LONDON (Reuters) - Rupert Murdoch said Britain's Prince Harry should be given a break, days after his Sun tabloid added to the 27-year-old's embarrassment by printing pictures of him cavorting naked in Las Vegas, in defiance of appeals from Royal lawyers.
"Prince Harry. Give him a break. He may be on the public payroll one way or another, but the public loves him, even to enjoy Las Vegas," the media mogul said on Twitter.
The Sun, which is part of Murdoch's News Corp empire, broke ranks with the rest of Britain's press by publishing the grainy pictures on Friday.
It justified its move by saying that, with the pictures freely available on the Internet, the issue had become one of "the freedom of the press".
Murdoch defended the decision. "Needed to demonstrate no such thing as free press in UK. Internet makes mockery of these issues. 1st amendment please," he tweeted, referring to the right to freedom of speech set out in the U.S. Constitution.
Jeremy Hunt, Britain's minister for culture, media and sport, told BBC News that he did not think the publication of the photos was in the public interest, but ultimately it was a decision for editors.
"Personally I cannot see what the public interest was in publishing those (pictures)," he said on Sunday.
"But we have a free press and I don't think it is right for politicians to tell newspaper editors what they can and cannot publish. That must be a matter for the newspaper editors."

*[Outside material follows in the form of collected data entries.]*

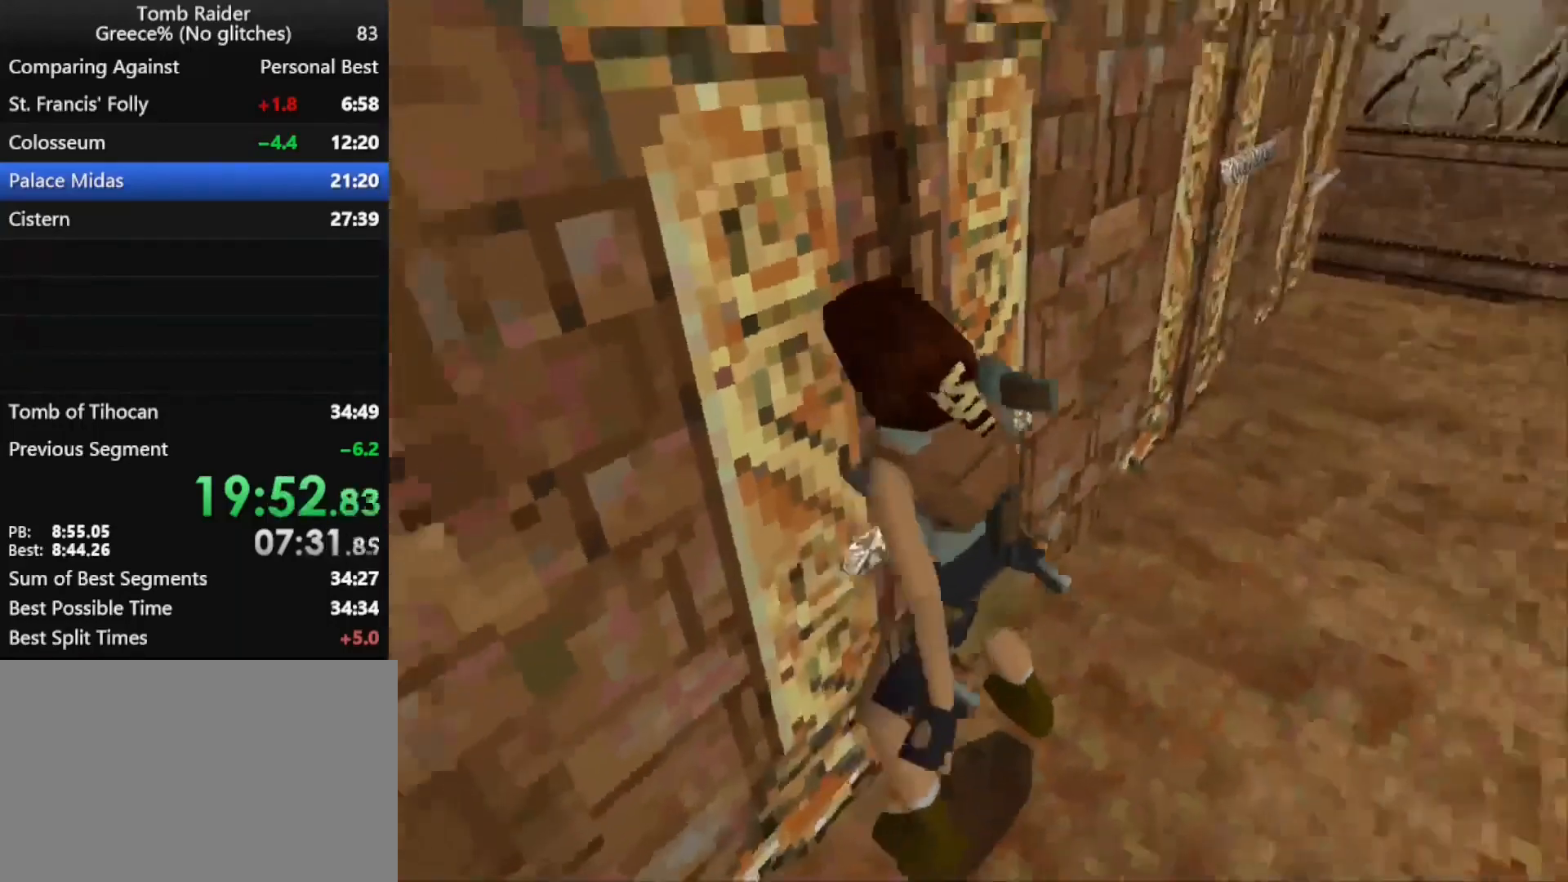
{"keys": ["jump", "left"], "events": []}
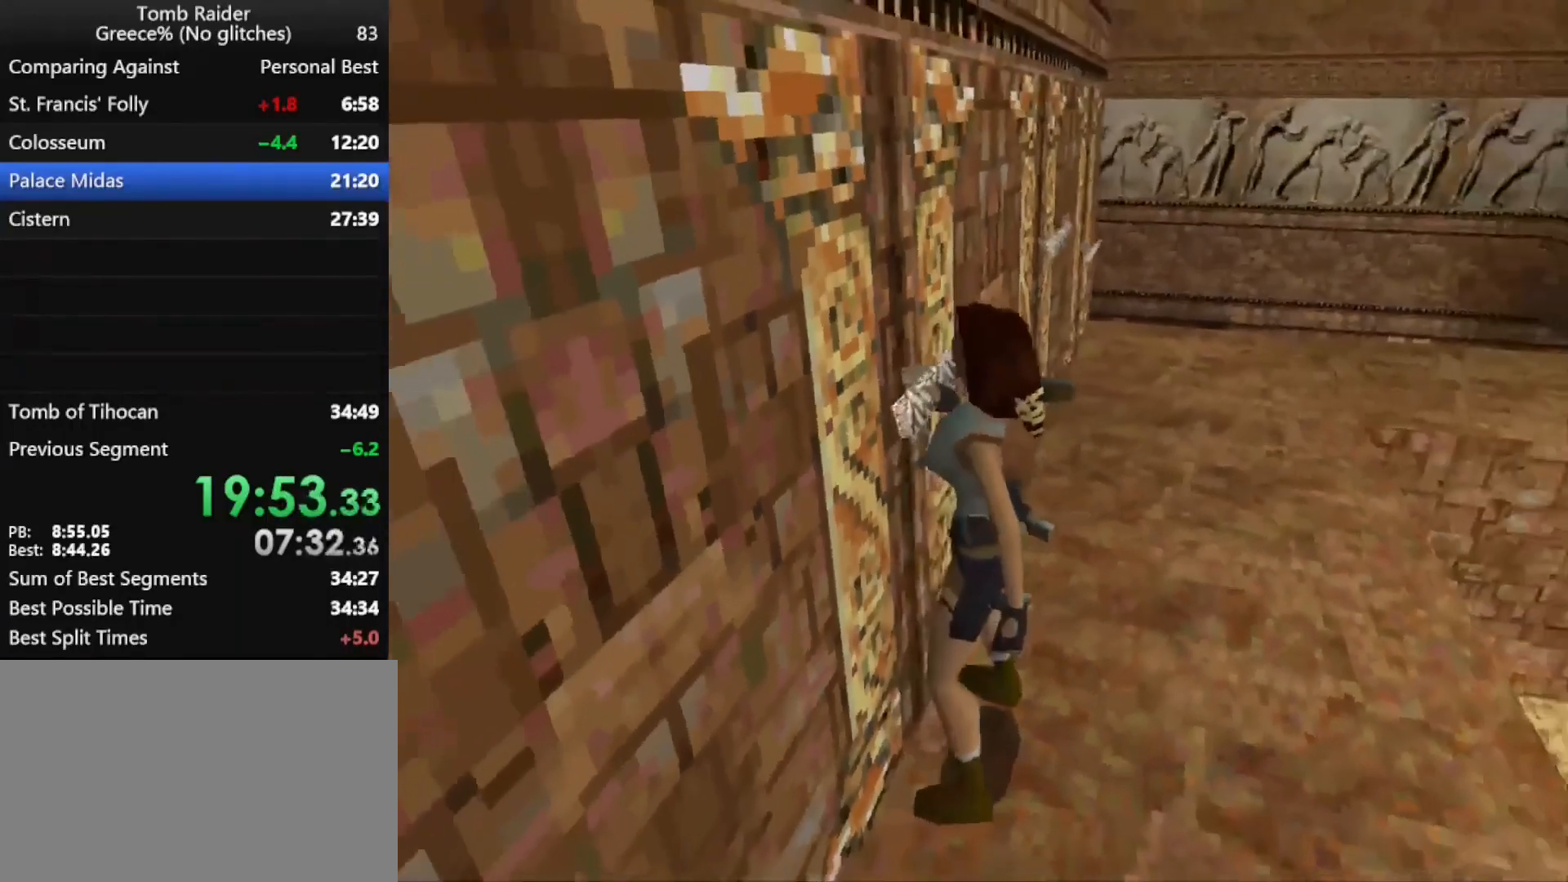
{"keys": ["jump", "left"], "events": []}
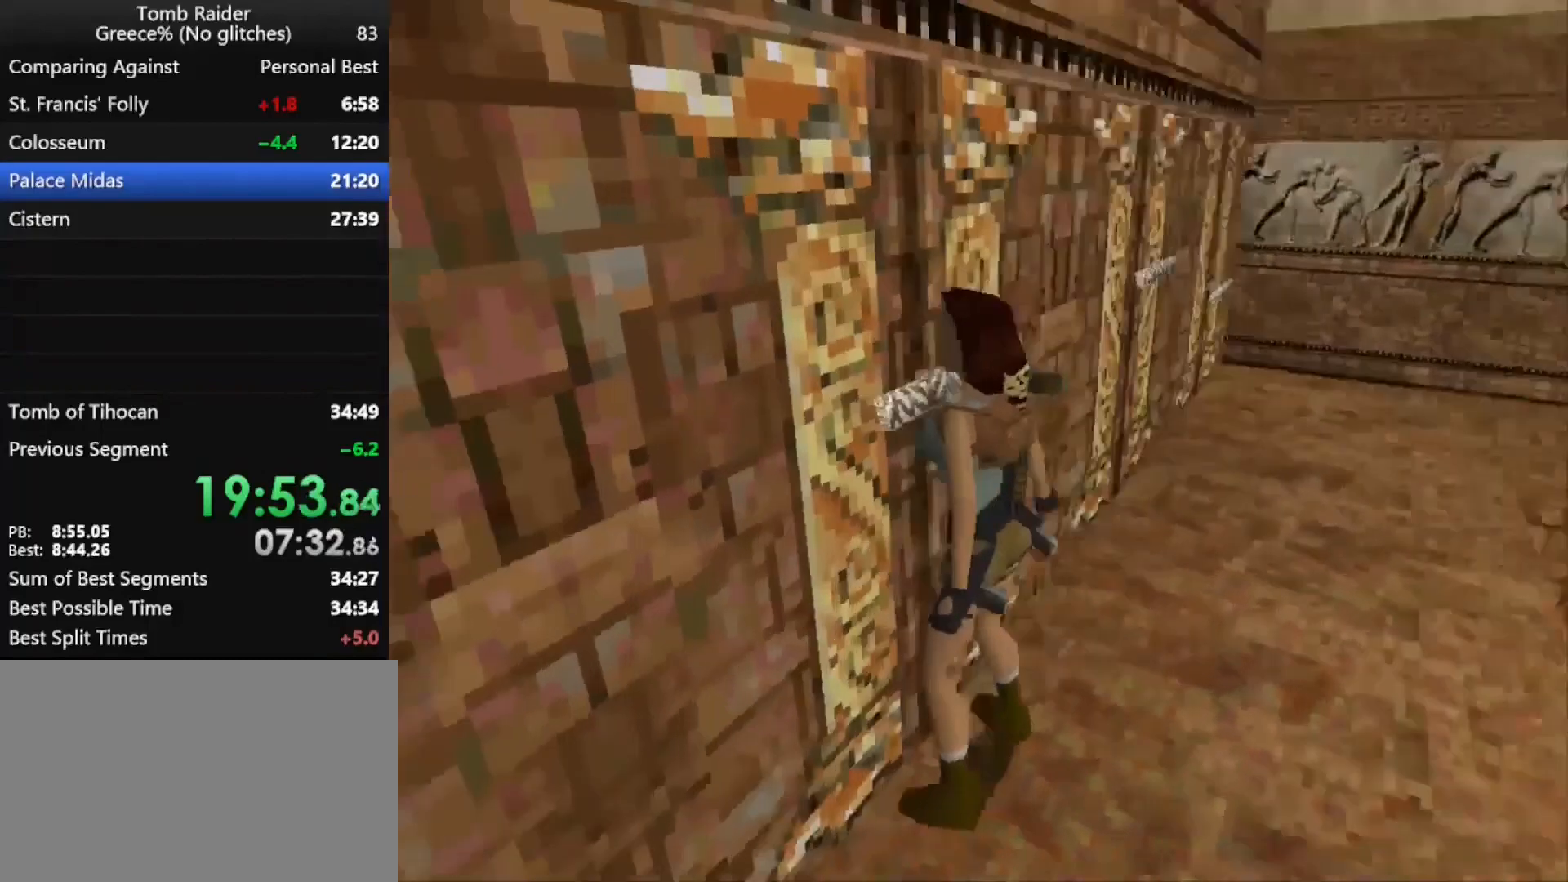
{"keys": [], "events": [[433, "jump", "up"], [433, "left", "up"]]}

The Independent newspaper said on Sunday that Rupert Murdoch ordered the Sun to publish because he wanted to send a warning shot to Lord Justice Leveson, the judge leading an inquiry into media standards in the wake of a phone-hacking scandal at Murdoch's now-defunct News of the World tabloid.
News International, News Corp's British newspapers arm, was not immediately available to comment on the Independent report.